I grew up in Maryland First P.G county then Baltimore now i live in blount county(pronounced blunt yeah i dont know why) tenn right outside of knoxville


----------



## tonios (Jul 24, 2009)

Bred and trained in the best city in the world NYC and if you can believe it, got tired of it all...so now I enjoy the wide empty spaces of country living but still not too far from the city of Houston TX. Trying to be a cowboy at the age of 50...Yee-haw! (mid life crisis? Got over that years ago!)


----------



## Remi7209 (Aug 14, 2009)

I am from Atlanta,Ga 4hrs from SC and 7 from Florida


----------



## GodBlessPitbulls (Aug 23, 2009)

Lithonia,GA (Dekalb County) Hate the humidity,moved from NJ in Dec...


----------



## Marty (Dec 10, 2005)

Well I'm in LA... lower Atlanta Ga


----------



## InknSteel (Aug 20, 2009)

Grew up in East Boston, MA moved to Merrimack, NH after I got married and had kids.


----------



## sloenuf (Sep 7, 2009)

im in southwest ohio


----------



## meganc66 (Mar 6, 2009)

im in southeast michigan! very most southeast part. 

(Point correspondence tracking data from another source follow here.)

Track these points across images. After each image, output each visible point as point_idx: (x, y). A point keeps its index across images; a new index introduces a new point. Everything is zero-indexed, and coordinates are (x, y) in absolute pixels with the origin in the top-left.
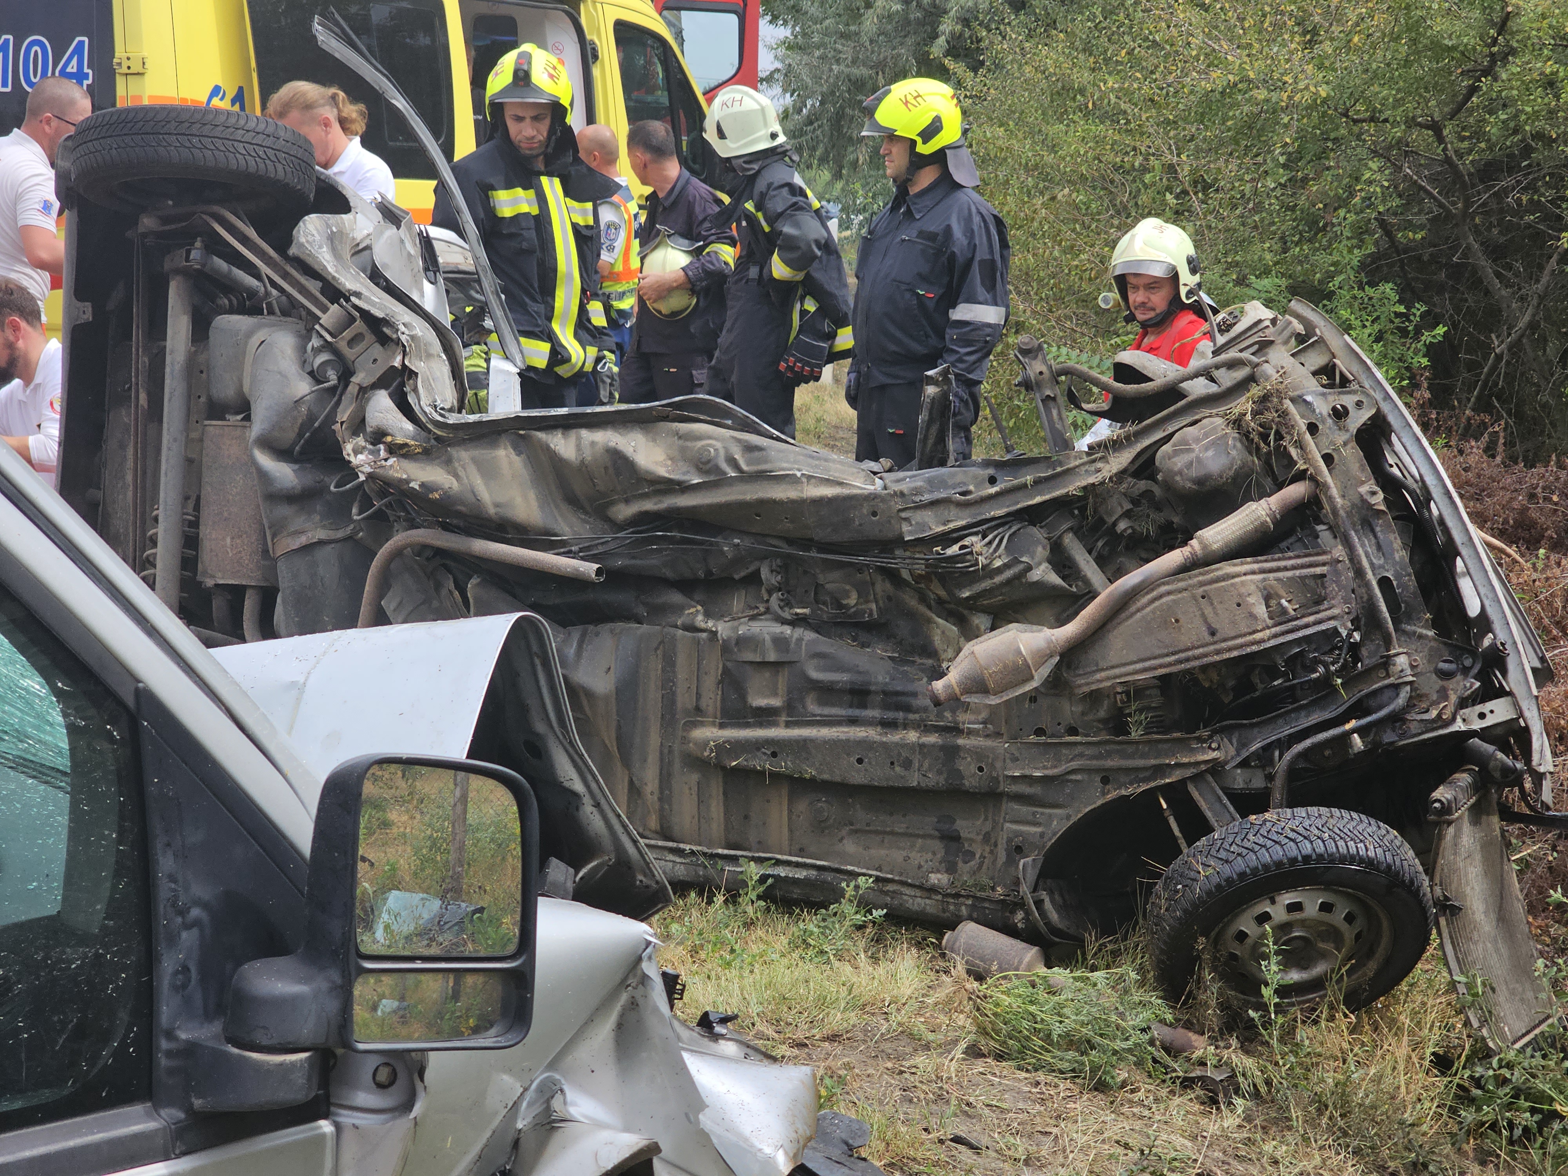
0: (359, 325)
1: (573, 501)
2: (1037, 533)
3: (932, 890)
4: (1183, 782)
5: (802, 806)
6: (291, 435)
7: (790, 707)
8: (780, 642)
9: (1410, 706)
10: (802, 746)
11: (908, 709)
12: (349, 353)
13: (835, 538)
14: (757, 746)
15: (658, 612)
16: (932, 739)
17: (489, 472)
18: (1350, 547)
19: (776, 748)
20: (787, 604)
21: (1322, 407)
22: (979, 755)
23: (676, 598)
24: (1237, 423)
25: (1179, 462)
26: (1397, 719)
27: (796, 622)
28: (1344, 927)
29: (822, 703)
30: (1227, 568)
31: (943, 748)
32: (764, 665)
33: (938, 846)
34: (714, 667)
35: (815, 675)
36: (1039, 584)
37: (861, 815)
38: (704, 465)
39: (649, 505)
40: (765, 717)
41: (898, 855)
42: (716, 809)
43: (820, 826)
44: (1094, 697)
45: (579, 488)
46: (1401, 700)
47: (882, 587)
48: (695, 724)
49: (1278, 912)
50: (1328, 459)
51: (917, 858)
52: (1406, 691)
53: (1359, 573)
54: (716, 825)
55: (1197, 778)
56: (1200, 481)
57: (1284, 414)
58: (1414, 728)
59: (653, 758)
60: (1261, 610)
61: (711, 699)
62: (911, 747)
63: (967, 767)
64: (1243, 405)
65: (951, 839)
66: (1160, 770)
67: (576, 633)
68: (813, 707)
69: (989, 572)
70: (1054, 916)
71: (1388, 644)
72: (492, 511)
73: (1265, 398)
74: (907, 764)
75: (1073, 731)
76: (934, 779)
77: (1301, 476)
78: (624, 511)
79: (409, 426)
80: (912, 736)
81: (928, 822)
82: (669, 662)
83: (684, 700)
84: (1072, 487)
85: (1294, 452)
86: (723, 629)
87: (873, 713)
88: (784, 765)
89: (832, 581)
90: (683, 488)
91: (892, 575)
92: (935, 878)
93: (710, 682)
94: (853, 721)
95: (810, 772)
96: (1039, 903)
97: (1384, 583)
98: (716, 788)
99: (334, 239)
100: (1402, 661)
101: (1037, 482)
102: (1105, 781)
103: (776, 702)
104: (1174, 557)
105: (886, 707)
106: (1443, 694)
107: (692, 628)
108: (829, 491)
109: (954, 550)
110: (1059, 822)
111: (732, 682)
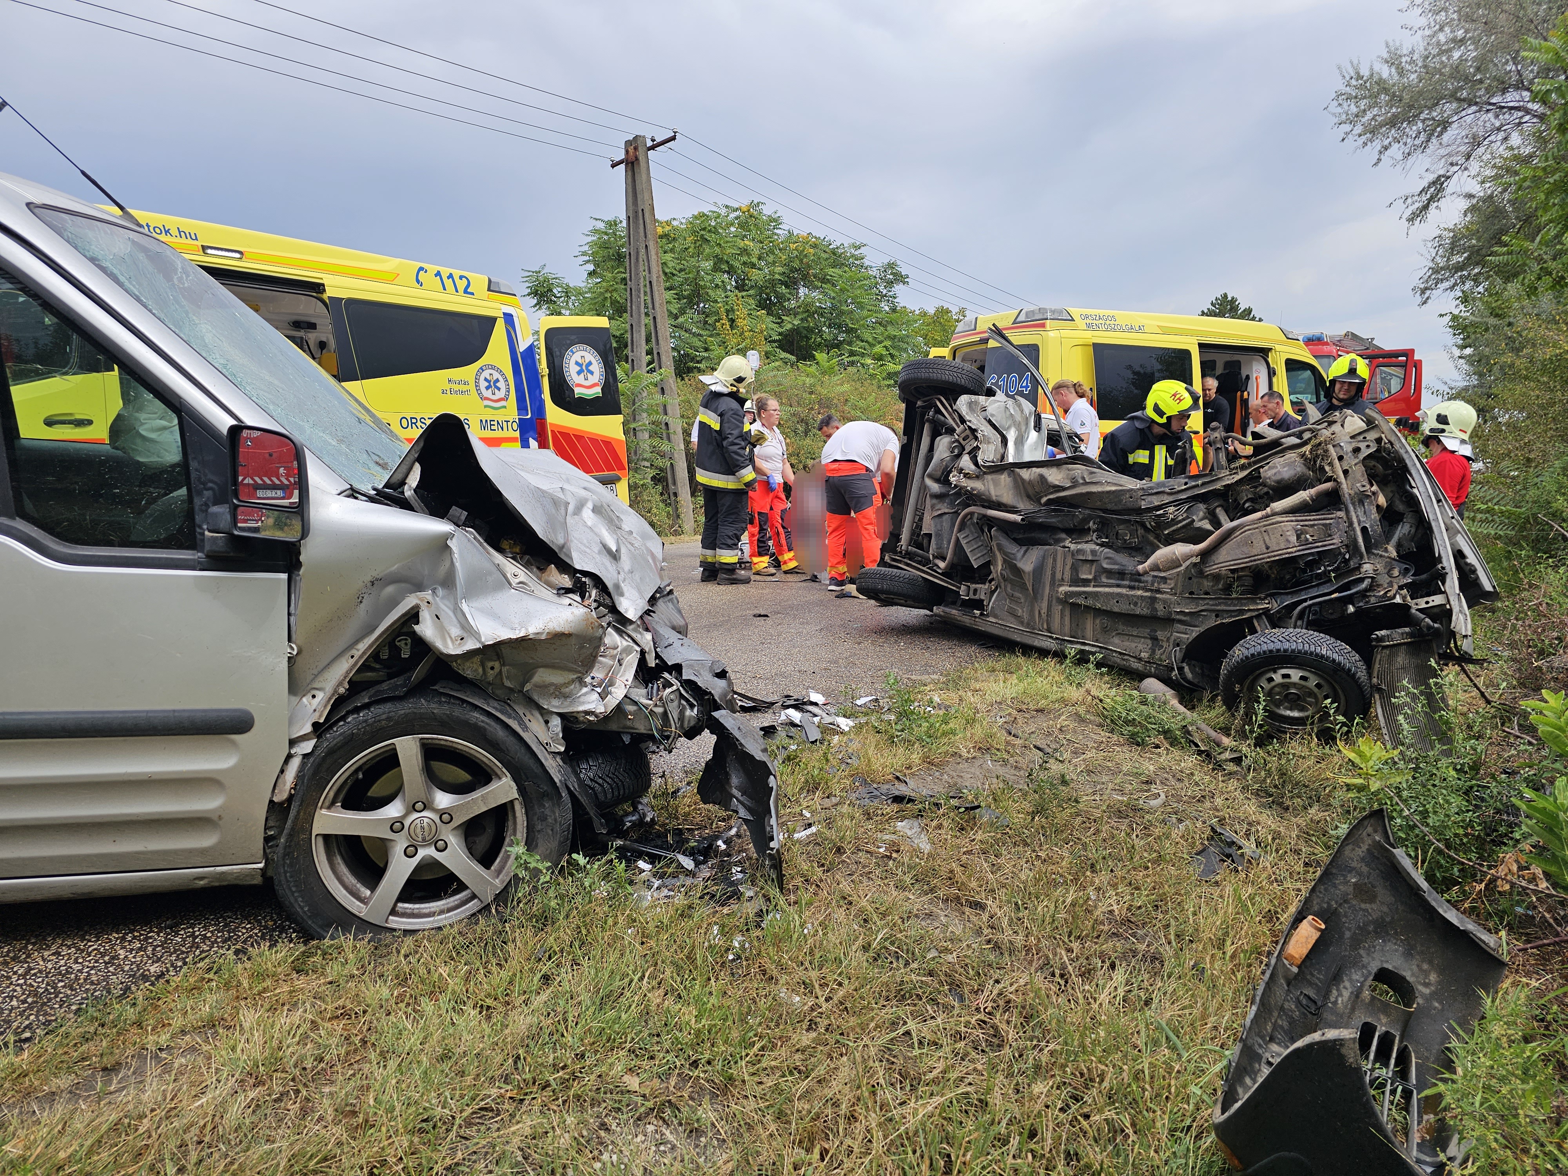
0: (968, 432)
1: (1029, 497)
2: (1202, 506)
3: (1140, 659)
4: (1251, 618)
5: (1098, 621)
6: (939, 473)
7: (1095, 579)
9: (1371, 588)
10: (1096, 595)
11: (1140, 581)
12: (963, 443)
13: (1115, 508)
14: (1079, 594)
15: (1058, 541)
16: (1148, 594)
18: (1347, 512)
19: (1087, 595)
21: (1348, 448)
23: (1063, 536)
26: (1363, 594)
28: (1316, 690)
29: (1108, 578)
30: (1278, 519)
31: (1150, 598)
33: (1149, 642)
34: (1069, 562)
35: (1105, 566)
36: (1199, 529)
38: (1072, 480)
40: (1086, 582)
41: (1133, 645)
42: (1068, 621)
45: (1031, 491)
46: (1364, 585)
49: (1277, 678)
50: (1346, 472)
51: (1140, 646)
52: (1369, 581)
53: (1351, 524)
55: (1258, 617)
57: (1326, 451)
58: (1373, 600)
60: (1294, 539)
61: (1067, 576)
62: (1138, 597)
63: (1159, 606)
64: (1307, 449)
65: (1154, 639)
66: (1242, 612)
67: (1024, 548)
70: (1189, 675)
71: (1362, 557)
72: (994, 498)
73: (1320, 444)
74: (1136, 604)
76: (1146, 611)
77: (1329, 479)
79: (973, 467)
81: (1146, 631)
83: (1058, 576)
84: (1218, 486)
85: (1327, 468)
86: (1073, 547)
88: (1090, 602)
89: (1121, 529)
91: (1143, 525)
92: (1143, 655)
94: (1118, 586)
95: (1098, 605)
96: (1181, 669)
97: (1364, 530)
100: (1367, 568)
101: (1203, 484)
102: (1217, 616)
103: (1090, 577)
104: (1258, 515)
105: (1131, 580)
106: (1391, 584)
108: (1113, 488)
110: (1195, 632)
111: (1075, 569)
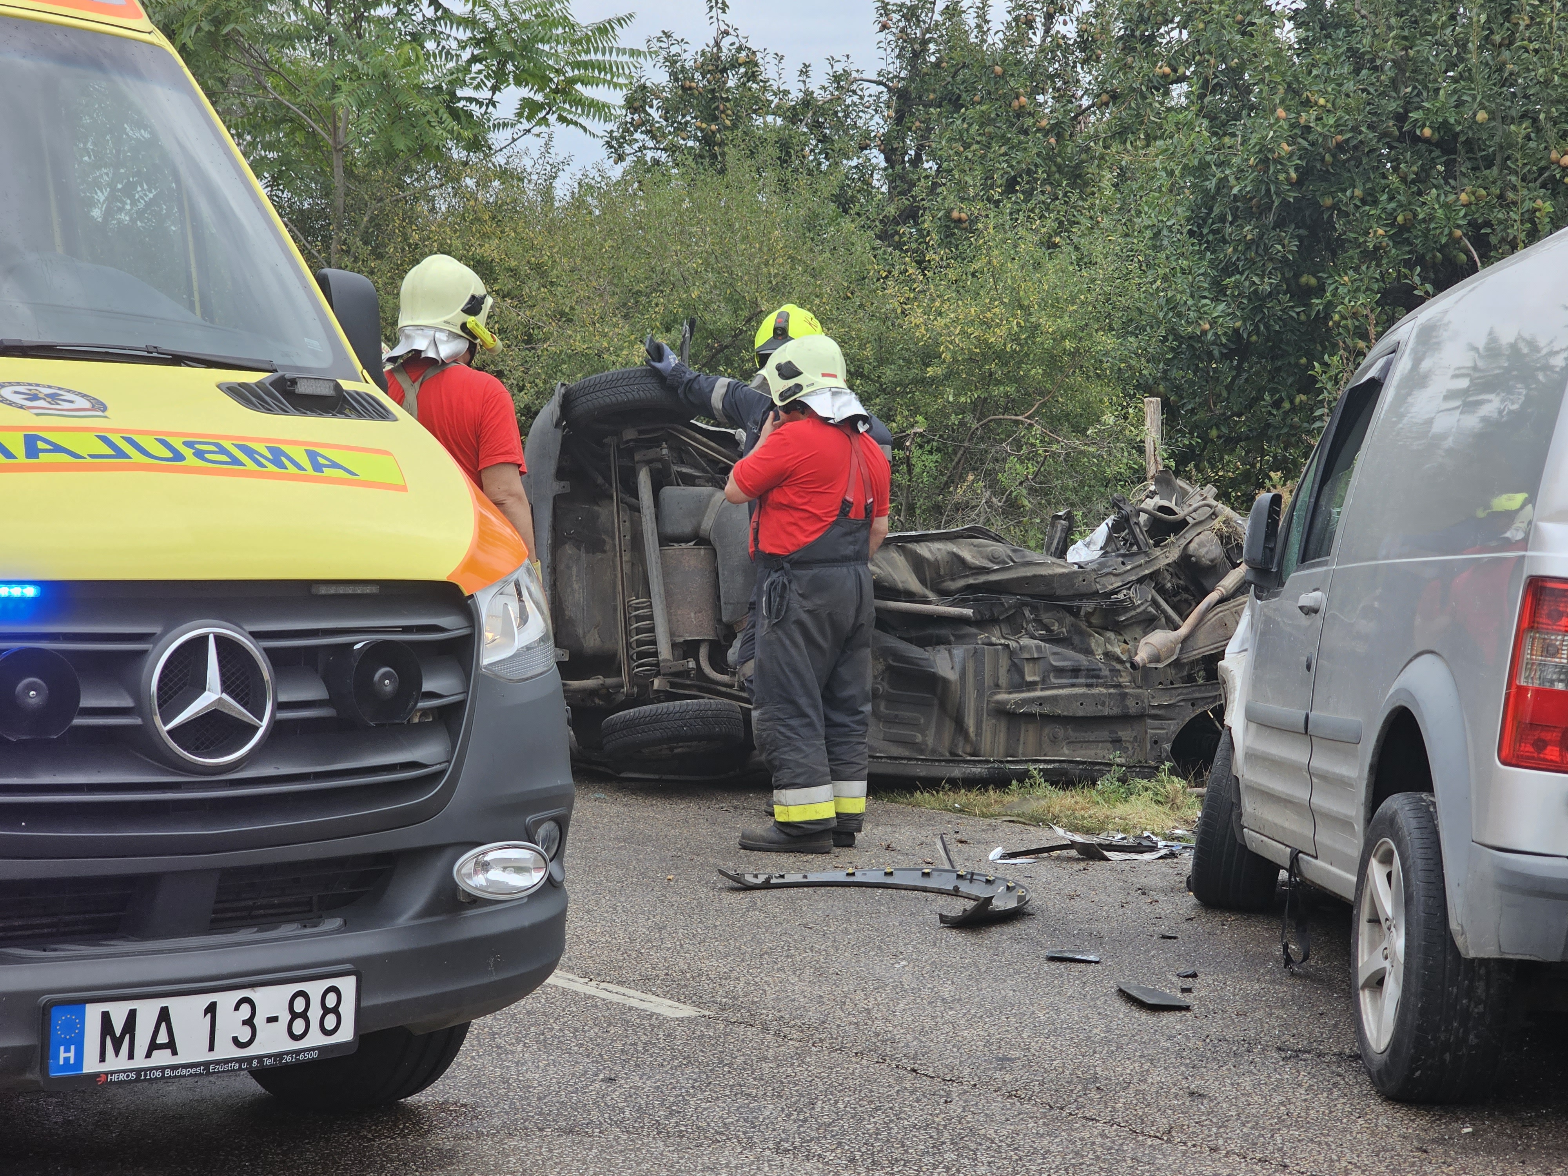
5: (1046, 731)
7: (1044, 680)
8: (1035, 649)
10: (1055, 698)
11: (1098, 677)
13: (1067, 593)
14: (1032, 701)
17: (892, 564)
19: (1041, 701)
20: (1038, 630)
22: (1136, 697)
23: (973, 630)
24: (1217, 533)
25: (1199, 552)
27: (1040, 638)
29: (1056, 677)
31: (1120, 694)
32: (1029, 660)
35: (1054, 663)
37: (1072, 734)
39: (971, 581)
40: (1032, 686)
43: (1054, 741)
44: (1190, 664)
47: (1069, 619)
48: (995, 694)
54: (1000, 744)
56: (1209, 561)
59: (974, 712)
61: (1003, 681)
62: (1103, 696)
63: (1131, 703)
68: (1053, 680)
69: (1135, 607)
74: (1103, 704)
75: (1174, 683)
76: (1116, 711)
78: (955, 585)
80: (1103, 690)
81: (1105, 734)
82: (980, 662)
83: (988, 681)
84: (1160, 565)
87: (1082, 680)
88: (1046, 710)
90: (988, 571)
93: (1004, 670)
94: (1073, 685)
95: (1058, 712)
101: (1146, 564)
102: (1193, 705)
103: (1037, 678)
105: (1087, 677)
107: (988, 644)
111: (1016, 668)
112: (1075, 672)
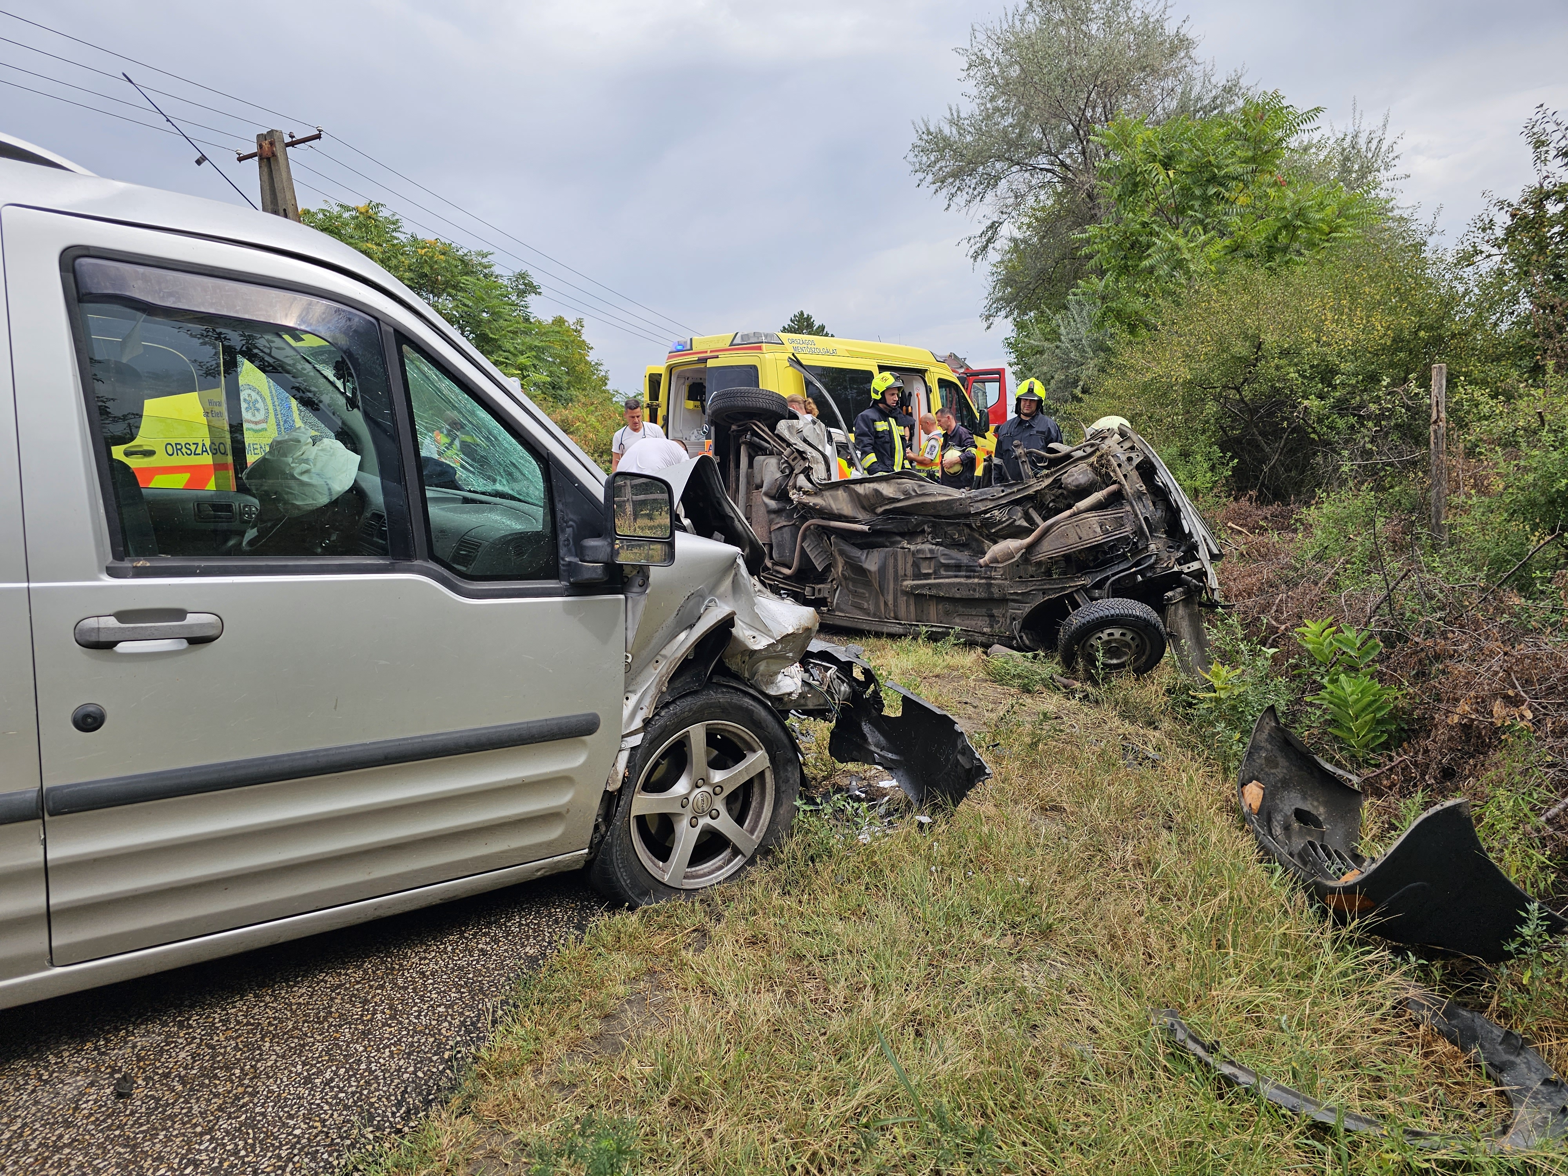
0: (796, 454)
1: (864, 508)
2: (1019, 508)
3: (984, 634)
4: (1072, 593)
5: (940, 607)
6: (774, 491)
7: (935, 572)
8: (931, 551)
9: (1156, 562)
10: (939, 585)
11: (975, 571)
12: (793, 463)
13: (947, 514)
14: (924, 586)
15: (893, 544)
16: (983, 581)
17: (835, 499)
18: (1132, 506)
19: (930, 586)
20: (933, 538)
21: (1123, 458)
22: (999, 586)
23: (899, 539)
24: (1091, 465)
25: (1069, 480)
26: (1151, 567)
27: (937, 544)
28: (1131, 642)
29: (946, 571)
30: (1085, 515)
31: (987, 584)
32: (926, 558)
33: (987, 619)
34: (910, 560)
35: (943, 561)
36: (1019, 526)
37: (961, 610)
38: (905, 493)
39: (887, 507)
40: (927, 576)
42: (912, 608)
43: (947, 613)
44: (1039, 564)
45: (865, 503)
46: (1152, 561)
47: (967, 531)
48: (904, 580)
49: (1104, 636)
50: (1125, 476)
51: (980, 623)
52: (1154, 558)
53: (1136, 515)
54: (913, 615)
55: (1077, 591)
56: (1077, 486)
57: (1109, 461)
58: (1158, 570)
59: (891, 592)
60: (1098, 530)
61: (909, 571)
62: (976, 584)
63: (995, 590)
64: (1094, 459)
65: (992, 616)
66: (1064, 588)
67: (866, 551)
68: (943, 573)
69: (1000, 522)
70: (1027, 642)
71: (1147, 540)
72: (835, 511)
73: (1102, 456)
74: (974, 590)
75: (1032, 576)
76: (984, 595)
77: (1115, 482)
78: (880, 510)
79: (810, 485)
80: (976, 580)
81: (984, 611)
82: (896, 560)
83: (901, 572)
84: (1031, 491)
85: (1112, 474)
86: (912, 547)
87: (964, 573)
88: (934, 592)
89: (950, 530)
90: (899, 500)
91: (969, 526)
92: (985, 630)
93: (909, 565)
94: (956, 577)
95: (942, 594)
96: (1021, 637)
97: (1146, 519)
98: (912, 602)
99: (790, 428)
100: (1153, 547)
102: (1044, 593)
103: (930, 571)
104: (1067, 513)
105: (967, 571)
106: (1169, 558)
107: (903, 548)
108: (945, 498)
109: (988, 515)
110: (1027, 608)
111: (916, 565)
112: (958, 567)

dunno if i posted to this already, baahahha.


----------



## DueceAddicTed (Sep 28, 2009)

Harlem New York City ......... hoping to be in GA by next summer ..... Love the city but I need space, quiet and a YARD~!


----------



## Trav0 (Sep 23, 2009)

Butler, Pennsylvania just 20 miles north of Pittsburgh


----------



## clemcrazy (Oct 5, 2009)

athes alabama


----------



## CraziNate (Oct 15, 2009)

Tampa, Florida


----------



## JFlowersLA (Oct 14, 2009)

Enterprise, Alabama to Phoenix, Arizona and now in Baton Rouge, Louisiana


----------



## SMOKIN HEMI (Nov 12, 2008)

Atlanta Georgia.....


----------



## SMOKIN HEMI (Nov 12, 2008)

JFlowersLA said:


> Enterprise, Alabama to Phoenix, Arizona and now in Baton Rouge, Louisiana


I know to slow down coming through your area. They do not play on 1-12....lol


----------



## intensive (Apr 22, 2008)

now i live in winston salem nc, just moved here, but wont be staying here long


----------



## JFlowersLA (Oct 14, 2009)

black_caesar72 said:


> I know to slow down coming through your area. They do not play on 1-12....lol


Funny you should say that...moving here I've been pulled over 15 times and only got one ticket. reason: "your vehicle matches the description of a car used in a crime"...I should really get my tint lighted on my car. :cop:


----------



## jsgixxer (Mar 9, 2009)

From Southwest Michigan. Now living in Pittsburgh,Pa


----------



## Harley D (Mar 27, 2009)

Orange Park, Florida

beach baby...though, this one burns easly....extra crispy!


----------



## boogiebot (Oct 7, 2009)

vancouver, british columbia, Canada


----------



## BigMoney (Oct 21, 2009)

WEST TEXAS Midland to be exact. home of the tv sho BLACK GOLD on tru tv lol


----------



## dixieland (Aug 14, 2009)

fayetteville nc.But grew up in Orlando Fl


----------



## Mr. canelo (Oct 4, 2009)

*~so. cal.~*

perris, CA.


----------



## Jester09 (Oct 22, 2009)

If you go by the address I'm in Troup Tx. But technically I live in the middle of no mans land between three tiny towns all south of Tyler Tx. About an hour and a half from DFW.


----------



## gtnotw (Oct 15, 2009)

15 years is West Crack (sacramento) CA

currently in. Portland, Oregon. YEEEEE. Its awesome up here. way more chill than 916


----------